In a perfect world, James, they would. Few things are quite as frustrating as buying something in your size, only to discover that the brand has a different take on what your size means. A medium in one can fit like a small in another. You can be swimming in 34-inch jeans from one company, but struggle to get a pair from another over your thighs. Research has found that there can be up to a five-inch swing in the actual waistbands of jeans with supposedly the same measurements. No wonder getting perfect fit can seem near impossible.

Fifty years ago, sizing was fairly consistent. But over time, brands adapted their measurements to suit the shapes of their customers. A label with an older demographic will generally have a roomier ‘M’ than one catering for teenagers, because of the general effect of time on the human body.

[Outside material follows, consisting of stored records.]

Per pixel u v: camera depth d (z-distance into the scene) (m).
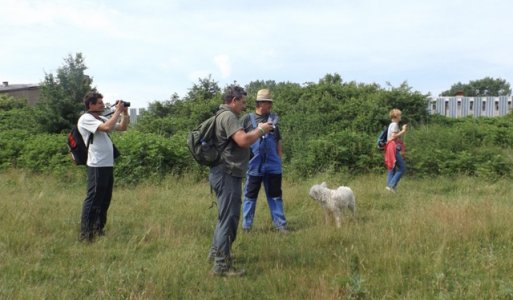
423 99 15.88
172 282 4.16
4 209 6.57
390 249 4.81
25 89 47.00
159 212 7.21
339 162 10.63
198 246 5.38
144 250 5.32
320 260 4.71
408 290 3.95
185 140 11.48
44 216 6.51
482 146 11.86
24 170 10.88
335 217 6.25
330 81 18.08
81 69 18.12
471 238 5.15
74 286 4.18
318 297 3.76
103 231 5.89
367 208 7.49
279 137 6.39
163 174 10.21
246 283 4.24
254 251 5.20
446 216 5.86
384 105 15.34
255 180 6.21
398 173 8.85
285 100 16.78
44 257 4.98
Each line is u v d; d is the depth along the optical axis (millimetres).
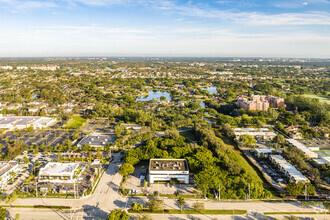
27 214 163500
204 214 165125
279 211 168500
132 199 182500
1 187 194375
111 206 173875
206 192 184125
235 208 171875
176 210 169250
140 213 165500
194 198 184250
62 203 176125
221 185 187500
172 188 198625
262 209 170875
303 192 183000
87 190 191750
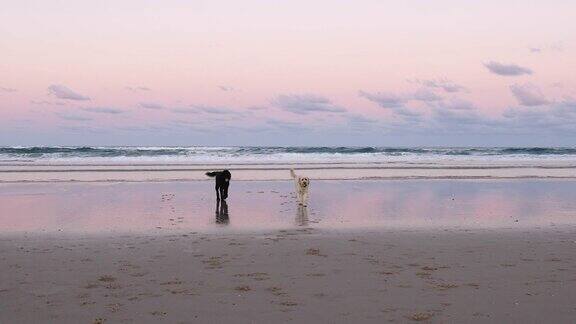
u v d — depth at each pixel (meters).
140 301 6.74
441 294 7.05
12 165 37.84
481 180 26.47
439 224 13.06
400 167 37.09
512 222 13.45
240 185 23.72
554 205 17.03
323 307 6.51
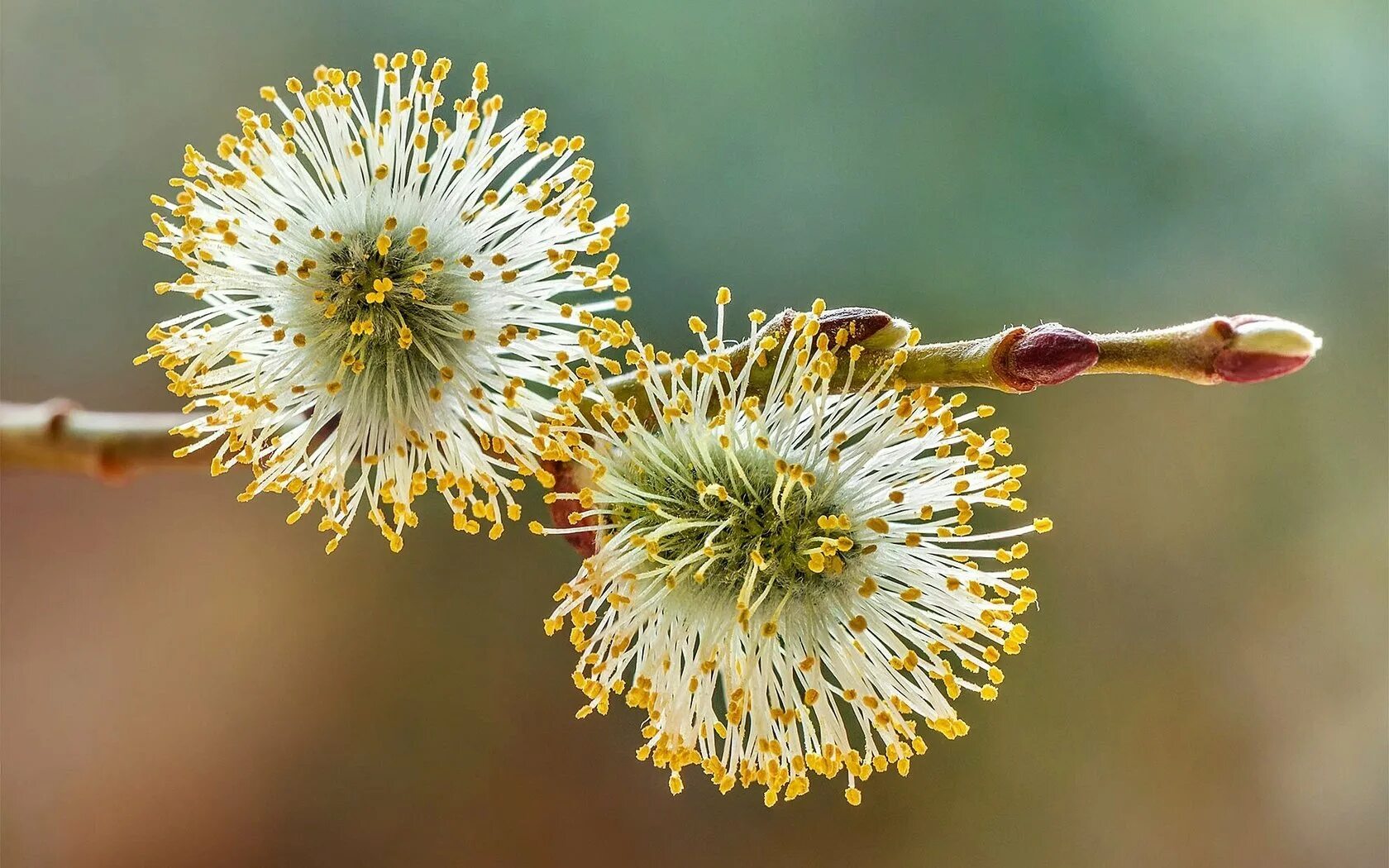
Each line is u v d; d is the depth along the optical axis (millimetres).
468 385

In the west, society has also grown larger, which has led to ‘vanity sizing’ – what was an ‘XL’ becoming an ‘L’, so that customers feel more confident wearing their clothes.

How something’s made also impacts how it fits. Cutting something to the same size every time is difficult, and clothes that are made cheaply tend to accept bigger margins of error before a product is rejected. In other words, under time and cost pressures, the waistband could be cut an inch too big, then stitched in the wrong place, which adds up to a few inches difference in actual size. That’s how identical items, from the same brands, sometimes don’t fit the same. As a rule, the better something’s been made, the more consistently it should fit.

There’s no easy fix, although there are some ways to get a better fit. First, invest in clothes that are made well, by brands that care about craft. Second, take a look at their advertising to get a sense of what they think their customer looks like. If they use rail-thin models, it might be worth sizing up. Third, and most effectively, message your Thread stylist if you’re unsure. They know the quirks of different brands and can help you find the fit that’s best for you. Lastly, when you’re trying a new brand, buy a couple of sizes and then keep the one that fits. Because the best way to tell is still to try it on at home.